Sporting clubs and community groups can now sign up for free training on how to operate a lifesaving automatic electronic defibrillator (AED) after 37 units were rolled out across the Hume region.
It complements the ‘Defib Your Club, for Life’ campaign, which has put defibrillators in more than 900 sporting clubs across the state.
The campaign has also gone national, with 10 Western Australian sporting clubs set to install them.
There are also plans to have one in every basketball stadium in the country.
The campaign is led by paramedic Andrew White, who witnessed 19-year-old Rupertswood footballer Stephen Buckman collapse and die at training in Sunbury in 2010.
Hume Council has donated $45,000 to buy defibrillators for sports clubs.
Hume mayor Ros Spence said the free, ongoing training would further safeguard the community.

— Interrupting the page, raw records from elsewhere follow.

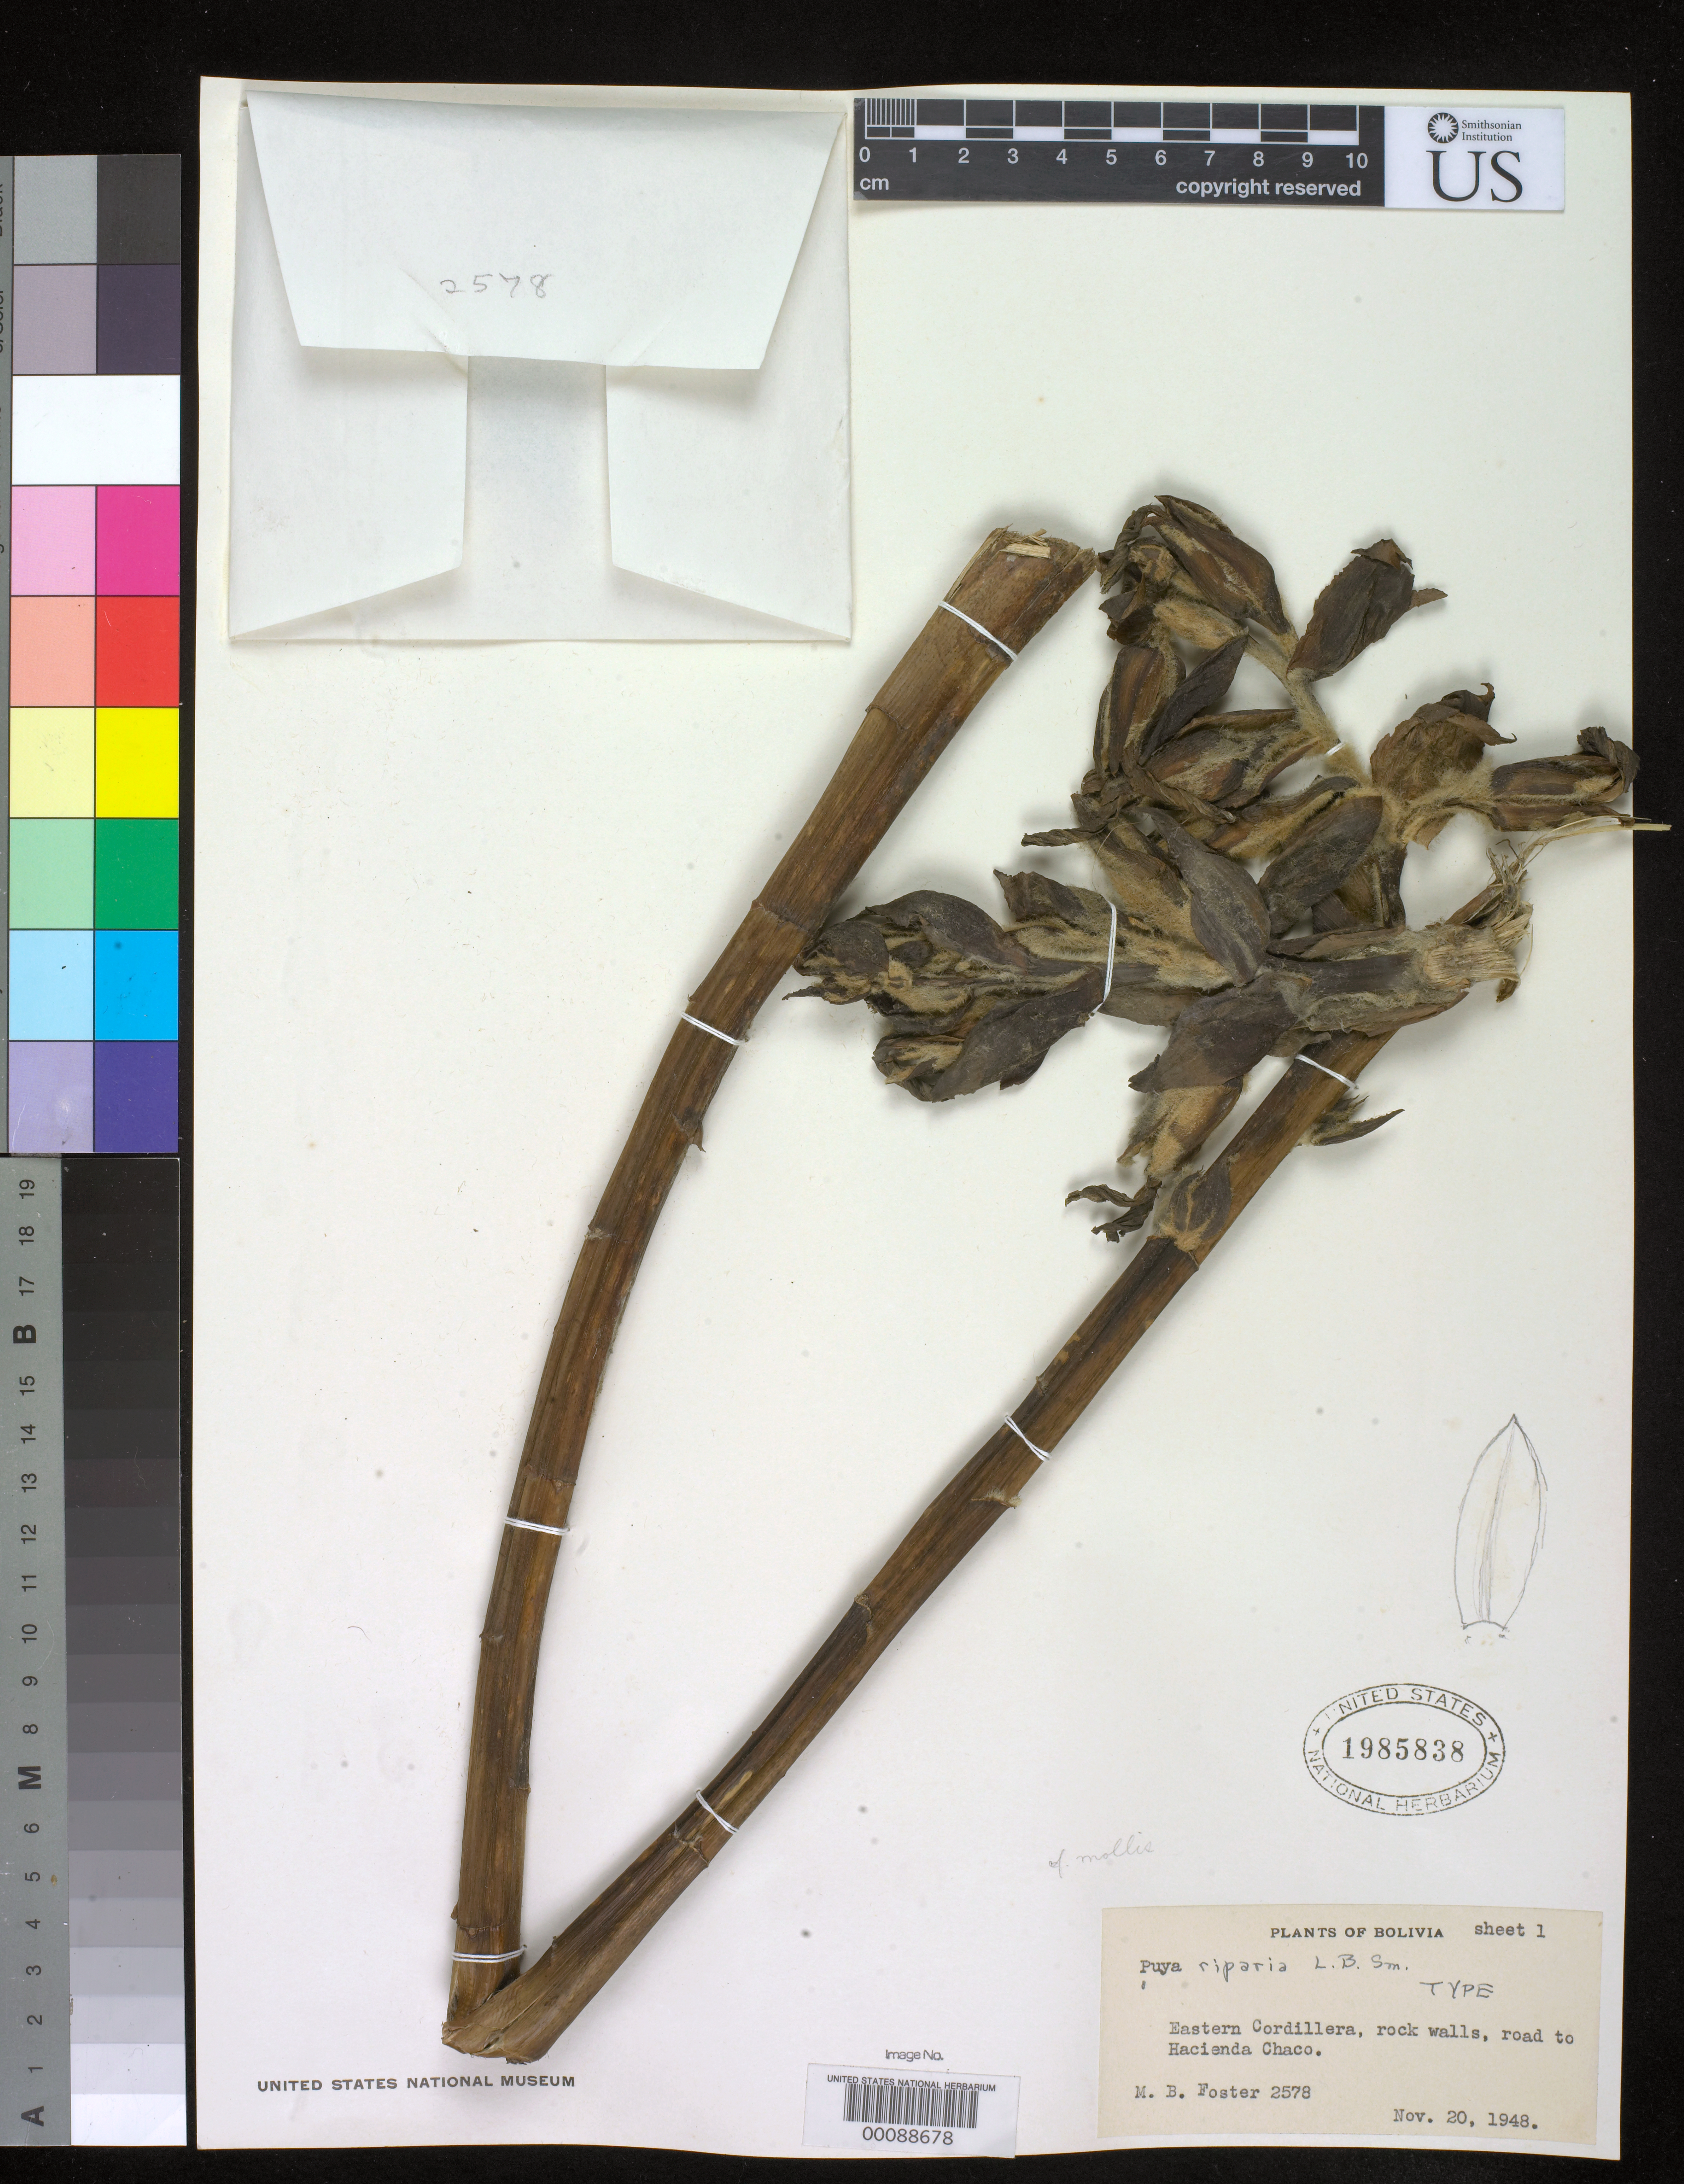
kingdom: Plantae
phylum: Tracheophyta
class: Liliopsida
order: Poales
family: Bromeliaceae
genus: Puya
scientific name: Puya riparia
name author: L.B. Sm.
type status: Holotype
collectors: M. B. Foster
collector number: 2578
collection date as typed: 20 Nov 1948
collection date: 1948-11-20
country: Bolivia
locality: Road to Hacienda Chaco.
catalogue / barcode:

“Research demonstrates that the chance of surviving a cardiac arrest decreases by approximately 10 per cent for every minute that defibrillation is delayed being used,” she said.
“The council has identified centres with either high visitor numbers or where the activity type would reasonably suggest the community could expect to find an AED unit on site, such as the aquatic centres, active sports clubs and bowls clubs.”
Mr White said training would dispel urban myths associated with AEDs, chiefly around perceived high cost, personal liability and problems with use.
“Anybody can use an AED,” he said. “It’s as easy as using a toy.”
The campaign has raised more than $2 million in 12 months, with little government assistance and a Sunbury businessman Glen Ingram has tipped in $15,000 to get more AEDs in the Hume region.
Mr White had earlier told the Weekly that having defibrillators to revive heart attack victims could save about 30 lives a year.
AEDs provide an electric shock to re-establish a regular heartbeat.
The hearts of up to 33,000 Australians suddenly stop beating annually due to a cardiac arrhythmia, statistics show. Training is available on an ongoing basis.